農家向けのデザインの仕事を始めたのは2008年。茶葉の生産から製茶、商品化までを手がけている「東京の茶工房 西村園」(同)のアルバイトに応募したことがきっかけだ。
もともと複数のデザイン事務所で働いていたが、農業をやってみたいという思いが募り、いったんデザインの仕事を離れることにした。西村園でアルバイトをしようと思ったのも、就農が頭の片隅にあったからだ。

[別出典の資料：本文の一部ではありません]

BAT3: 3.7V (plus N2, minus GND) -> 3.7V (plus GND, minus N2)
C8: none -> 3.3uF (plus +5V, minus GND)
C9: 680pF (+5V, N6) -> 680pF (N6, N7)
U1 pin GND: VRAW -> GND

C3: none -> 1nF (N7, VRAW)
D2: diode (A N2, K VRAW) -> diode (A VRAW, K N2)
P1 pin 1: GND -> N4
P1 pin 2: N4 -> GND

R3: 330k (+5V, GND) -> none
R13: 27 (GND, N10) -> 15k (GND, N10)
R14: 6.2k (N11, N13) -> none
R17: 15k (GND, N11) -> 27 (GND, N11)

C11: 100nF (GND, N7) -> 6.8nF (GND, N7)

ところが面接で江藤さんの経歴を知った西村園代表の西村一彦さんは「うちのデザインをやってみたら」と提案。西村園のロゴマークを作ったことを機に、江藤さんは本格的に農業関係のデザインに取り組むことになった。自分のスキルを生かすことで、農業や地域を応援できると気づいたからだ。

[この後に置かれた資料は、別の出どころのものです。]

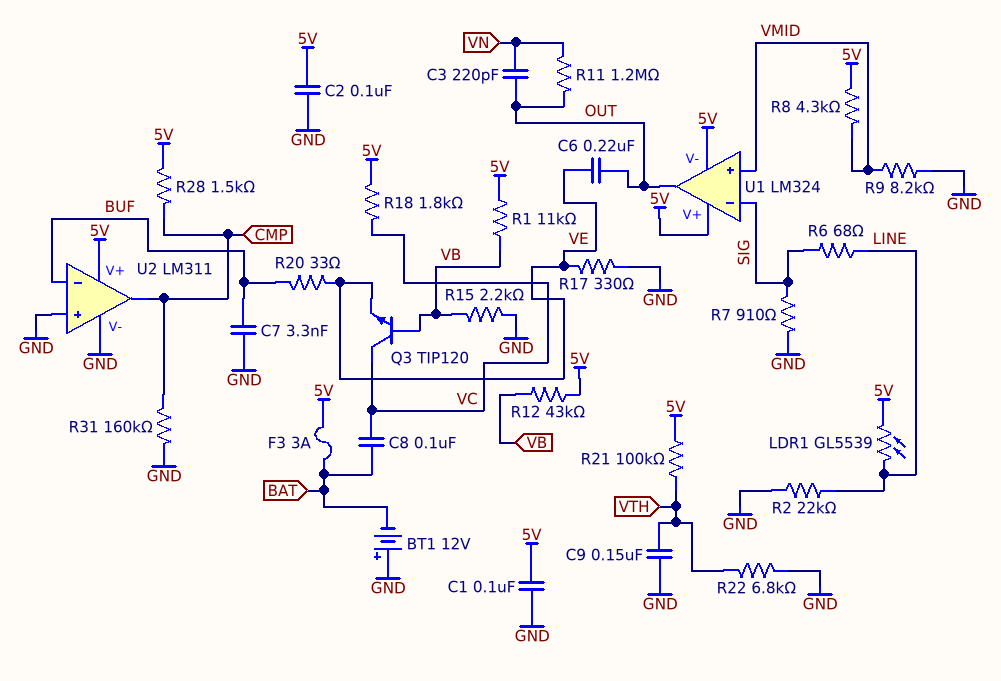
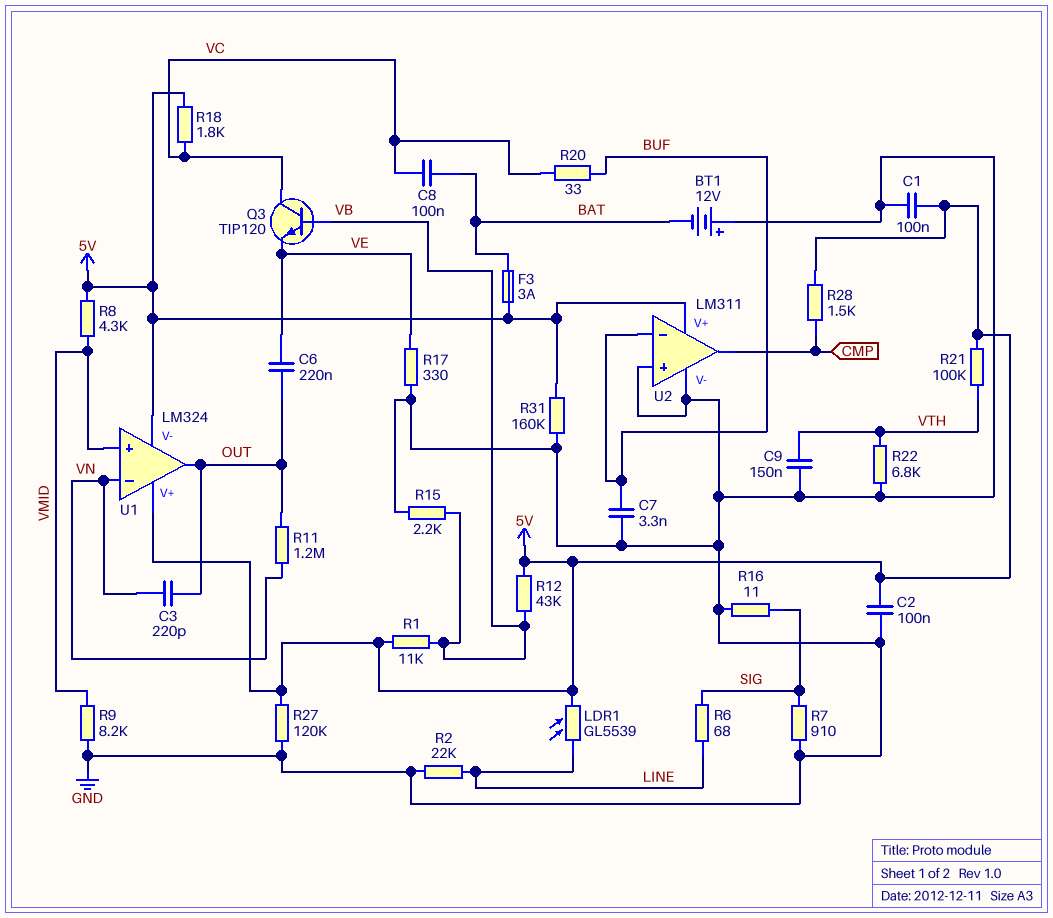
R16: none -> 11 (GND, SIG)
R20: 33 (BUF, VE) -> 33 (BUF, VC)
R27: none -> 120k (5V, GND)
R31: 160k (CMP, GND) -> 160k (5V, GND)
U1 pin in-: SIG -> VN

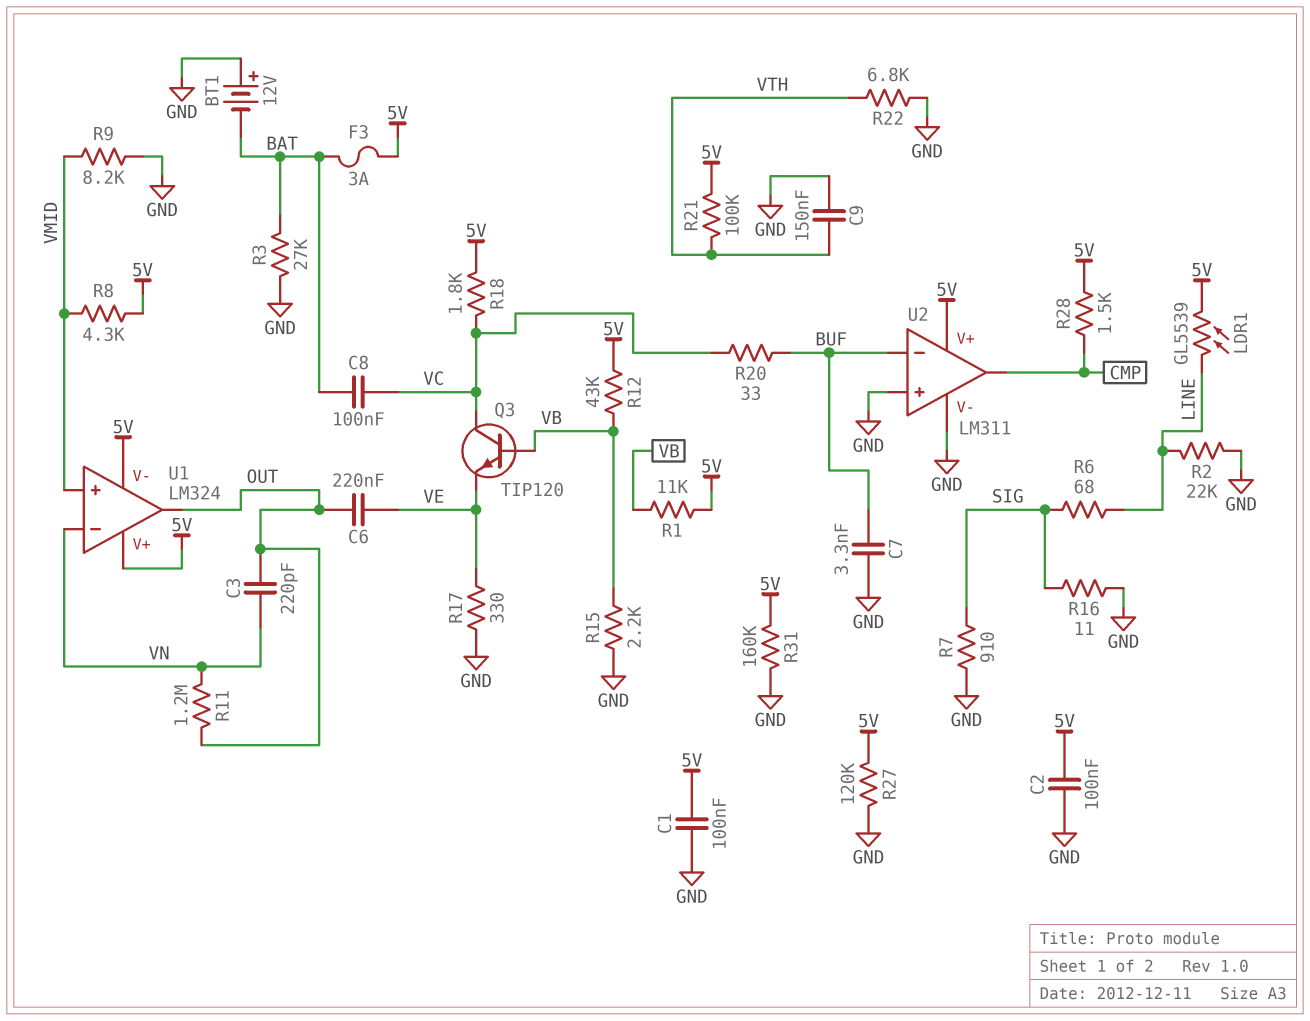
R3: none -> 27k (BAT, GND)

当初は個人で仕事を引き受けていたが、16年にはコトリコを設立。これまでに1000点以上のデザインを手がけてきた。
ここで江藤さんのデザインを具体的に見てみよう。まず西村園のロゴマーク。よく見ると、お茶の葉っぱが人の手のひらのようだ。いまは製茶に機械を使っているが、昔ながらの職人による手もみと同じように丁寧に作っていることを表現した。
東京都で新たに農業を始めた若者たちのグループ「東京NEO―FARMERS!(ネオファーマーズ)」のロゴのデザインも江藤さんが手がけた。太くてシンプルなオリジナルの文字に「(彼らの挑戦が)これからの農業の王道になってほしい」という思いを込め、縦の緑のストライプで新芽が伸びていく様子を表した。
東京ネオファーマーズはもともと懇親会的な緩やかな集まりだった。だが存在が注目を集めるのに伴い、共同でマルシェを開いたり、レストランに出荷したりすることが増えてきた。そこで使われるのが、江藤さんのデザインだ。
デザインの作成は、農家との共同作業でもある。東京都日の出町でパッションフルーツやトマトを作る野口農園の若手農家、野口雅範さんとの仕事がそうだった。目を引くのが、植物などをあしらった黒一色のデザイン。その細部まで野口さんと話し合って決めた。「高級感を出すとともに、これから様々なことを吸収し成長していくという思いを込めた」と江藤さん。
仕事はさらに海外へと広がりつつある。国際協力機構(JICA)の事業の一環で、国際農林業協働協会(東京・港)がモンゴルで実施しているプロジェクトに19年から参加した。
プロジェクトの目的は、ハチミツを生産する養蜂家の育成。20年9月にウランバートルで開かれたマルシェに現地の養蜂家が出品する際、ブースのテーブルクロスやのぼりのデザインを担当した。モンゴル政府はハチミツを輸出産業に育てる目標を掲げており、日本で培ったブランディングのノウハウを生かせる可能性は大きい。
では農業関連のデザインの仕事に10年以上たずさわってきた江藤さんは、いま生産者に対して何を感じているのだろう。そう聞くと「デザインは最後に作るべきものと考えるようになった」という答えが返ってきた。
農家がどんな客を想定し、自分の農産物のどの点をどうアピールしたいと思っているのか。まず農家が自分のプランを頭の中で整理整頓することで、デザインを通して何を表現すべきかが見えてくる。農家に伴走し、その作業を形に落とし込むのが江藤さんの仕事。戦略をクリアにするサポートをしているのだ。
日本の農業はいま高齢農家の大量引退による構造変革期にある。環境の劇的な変化はやる気のある農家にとって大きなチャンス。その際に重要なのは、生産者が事業の目標を明確にすることだ。デザインはそれを視覚化するための作業でもある。